Ci ho pensato un po' a quale release scegliere per scrivere per la prima volta dei Vidoll su DeBaser: pensavo di iniziare dal primo album, o dal recente best, ma alla fine ho optato per Romanesque Gothic perché nei cinque brani che lo compongono questo mini-album esprime tutta, o comunque esemplarmente, l'anima di questo gruppo. Anzitutto la contraddittorietà e l'ambivalenza di cui sopra, espressa in ogni aspetto a partire dal rapporto parole/musica: per esempio, [F] Stein to [M]  (quegli angolini sarebbero le virgolette dei giapponesi) apre l'album in maniera enorme, drammatica, epica, trionfale, t'immagini un melodrammone tragicissimo, ma poi vai a leggere il testo e scopri che parla nero su bianco degli abusi sui bambini. 6 minuti di s-concerto ed arriva Ningyo, traccia allegrissima e singolo estivo in cui si narra la fiaba dell'amore fra un uomo ed una sirena.

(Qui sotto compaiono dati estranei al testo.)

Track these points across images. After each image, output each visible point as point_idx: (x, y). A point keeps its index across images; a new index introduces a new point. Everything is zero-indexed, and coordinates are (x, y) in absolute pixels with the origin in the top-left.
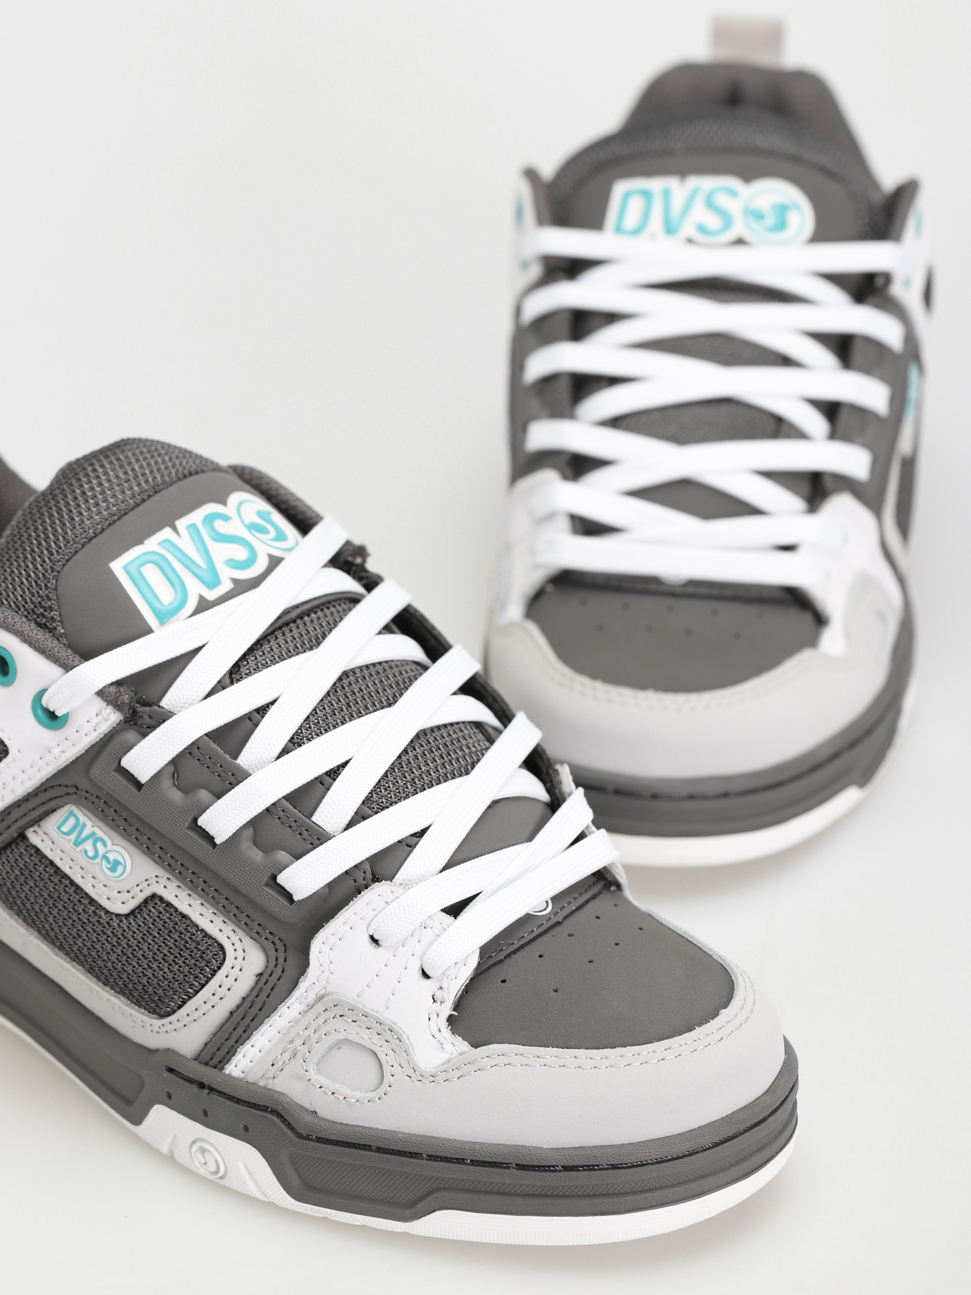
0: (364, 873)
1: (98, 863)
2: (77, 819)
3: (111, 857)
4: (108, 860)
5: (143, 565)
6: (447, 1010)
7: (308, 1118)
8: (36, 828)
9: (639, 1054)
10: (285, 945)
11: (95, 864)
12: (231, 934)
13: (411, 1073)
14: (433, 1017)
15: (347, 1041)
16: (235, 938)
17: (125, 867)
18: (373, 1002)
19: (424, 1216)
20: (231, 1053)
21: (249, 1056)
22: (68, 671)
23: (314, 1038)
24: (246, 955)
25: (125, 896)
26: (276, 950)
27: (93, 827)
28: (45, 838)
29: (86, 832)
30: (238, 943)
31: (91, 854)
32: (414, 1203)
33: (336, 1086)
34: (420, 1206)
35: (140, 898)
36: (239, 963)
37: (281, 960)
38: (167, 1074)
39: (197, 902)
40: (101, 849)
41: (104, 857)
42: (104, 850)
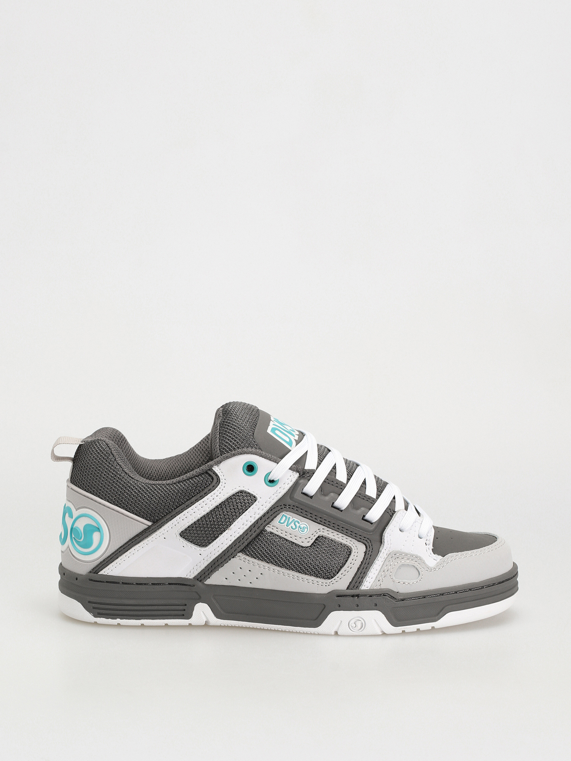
1: (297, 530)
2: (286, 517)
4: (301, 528)
6: (431, 547)
7: (398, 594)
8: (269, 525)
10: (370, 540)
11: (296, 531)
13: (427, 569)
14: (428, 550)
15: (403, 565)
16: (352, 542)
17: (308, 529)
18: (406, 549)
19: (442, 617)
20: (361, 582)
21: (368, 581)
22: (278, 463)
23: (391, 567)
24: (357, 547)
25: (308, 540)
26: (368, 542)
27: (292, 518)
28: (273, 527)
29: (291, 520)
30: (355, 545)
31: (294, 527)
32: (439, 613)
33: (404, 581)
34: (441, 614)
35: (314, 538)
36: (356, 551)
37: (371, 546)
38: (337, 598)
39: (336, 534)
40: (298, 525)
41: (299, 527)
42: (299, 525)
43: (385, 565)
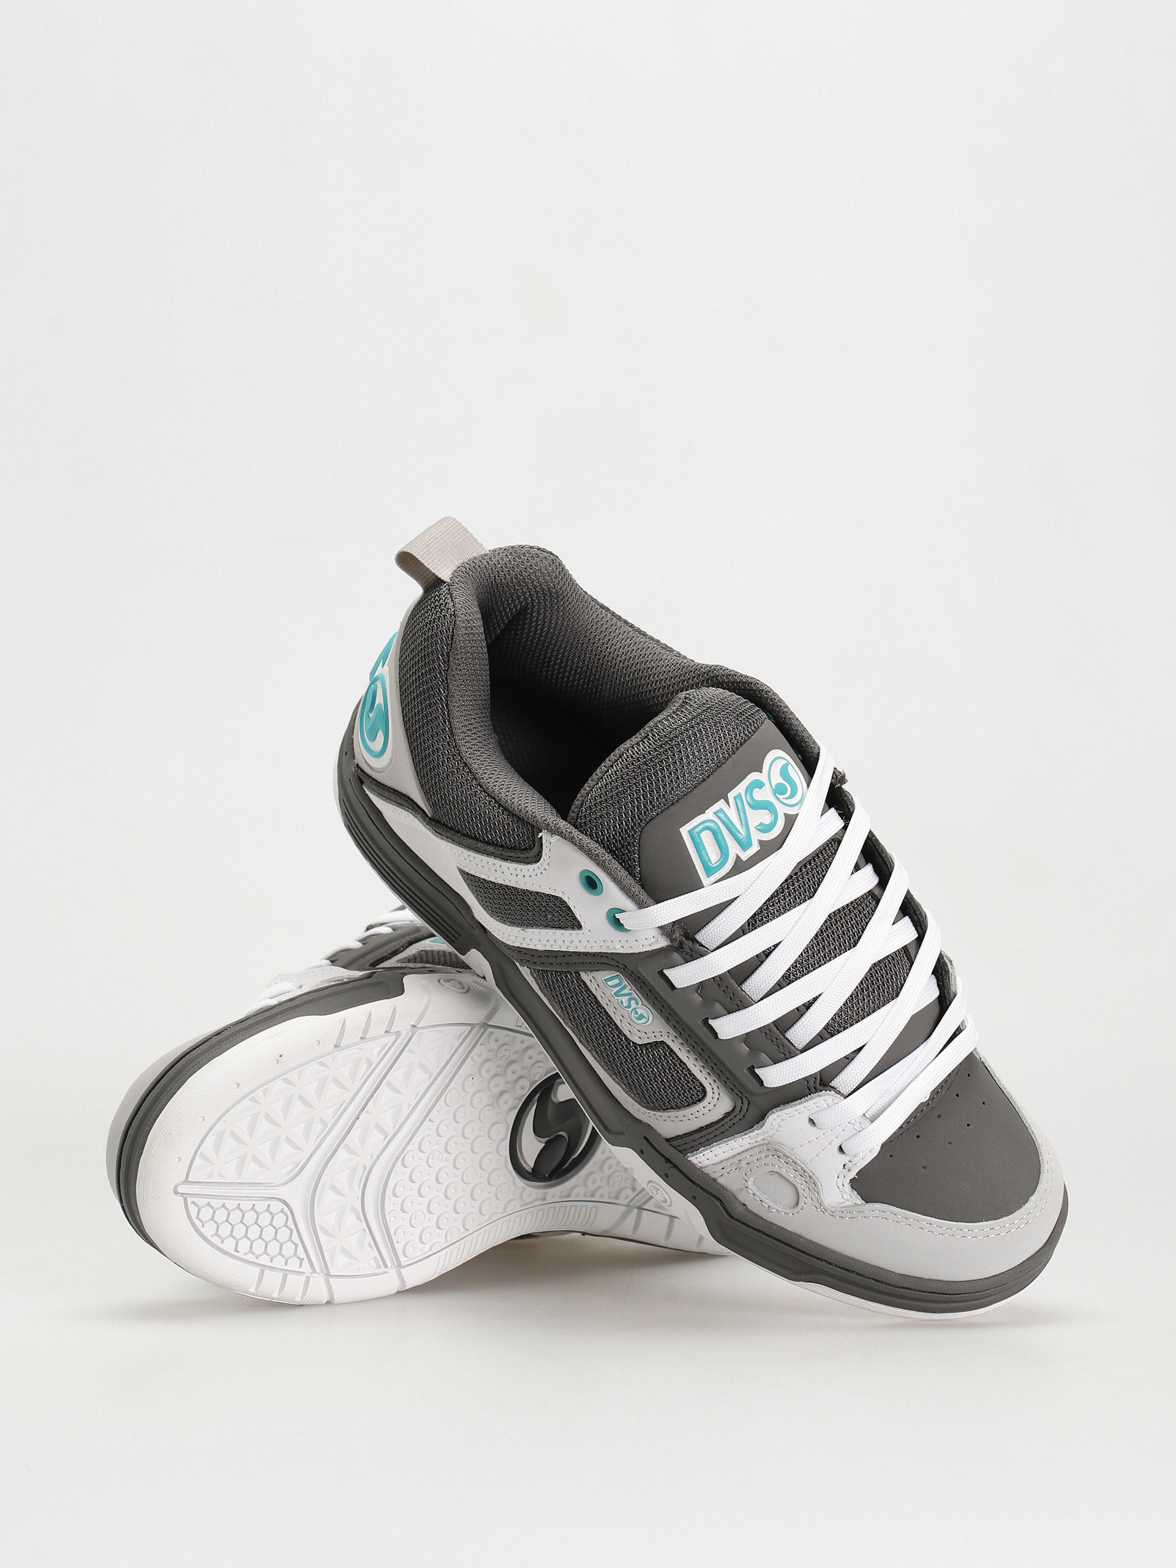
0: (815, 1079)
1: (628, 1011)
2: (621, 981)
3: (640, 1011)
4: (636, 1013)
5: (702, 831)
6: (853, 1174)
7: (741, 1209)
8: (588, 972)
9: (972, 1230)
10: (749, 1101)
11: (626, 1010)
12: (712, 1083)
13: (818, 1205)
14: (842, 1176)
15: (778, 1173)
16: (714, 1086)
17: (647, 1020)
18: (804, 1154)
20: (694, 1148)
21: (707, 1156)
23: (757, 1163)
24: (720, 1098)
25: (642, 1035)
26: (742, 1103)
27: (630, 990)
28: (593, 981)
29: (626, 991)
30: (716, 1090)
31: (625, 1004)
33: (765, 1197)
35: (653, 1040)
36: (714, 1102)
37: (744, 1110)
38: (643, 1140)
39: (692, 1057)
40: (633, 1005)
41: (634, 1009)
42: (636, 1006)
43: (750, 1153)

Continua l'ambiguità con la disarmante Miren, che inzia come un boogie-woogie e s'alterna a stacchi netti con un thrash metal tutto growlato, e poi l'assurda Teddy, dedicata dal cantante al suo orsetto di peluche (non sto scherzando) con una melodia davvero dolce e melancolica ed un arrangiamento hard rock ovvimente contraddittorio. Chiude l'album Sayonara, una bella ballata (???) che funge da happy ending, a tratti speed metal ed a tratti fiaba della buonanotte, continuamente interrotta, ripresa, rallentata, velocizzata, addolcita, abbrutita, mutata.

La musica dei Vidoll, quindi, si basa sulla continua contraddizione con sé stessa e contemporanemante sulla grande coerenza ad una ragionata frammentarietà. Gli stessi cinque componenti della band provengono da esperienze simili, ma antitetiche, e messi insieme riescono a scontrarsi creativamente dando vita ad uno stile, lo ripeto, indefinibile: c'è molto pop nei Vidoll, ma anche il metal più brutale e non inusuali rimandi a ricordi classici, ma ascoltandoli si evince chiaramente che sono anche conoscitori degli anni '70 e di quanto hanno lasciato alla musica, e mille altre cose. Anche le liriche non sono da meno: i testi dei Vidoll parlano davvero di tutto, dai problemi sociali alle tragiche storie d'amore, dall'invasività dei media alle piccolezze quotidiani e mille altre cose; niente di sfruttabile viene lasciato inespresso. Romanesque Gothic è esemplare nel gioco Dada di mischiare musica e testo: il continuo sperimentare e continuo mesciare, invece di stancare, funziona sempre benissimo e dimostra l'eclettismo della band. Buona parte del merito ce l'ha l'autore, compositore e vocalist è Jui, dalla voce assolutamente riconoscibile che scala le tonalità più alte (al limite per un uomo) come pure sa scendere davvero giù ed è di un'espressività teatrale assoluta, ma anche il bassista Rame, sempre conciato come un'ottocentesca bambolina di porcellana, coi suoi incredibili e funambolici arrangiamenti dimostra la grande ed invidiabile capacità tecnica di questa band. Non so se mai i Vidoll arriveranno a vendere in Italia o a tenere qui un concerto, ma so che si tratta di una grande band capace di far sentire la sua voce nell'ambito dell'art rock internazionale, e questo mi basta.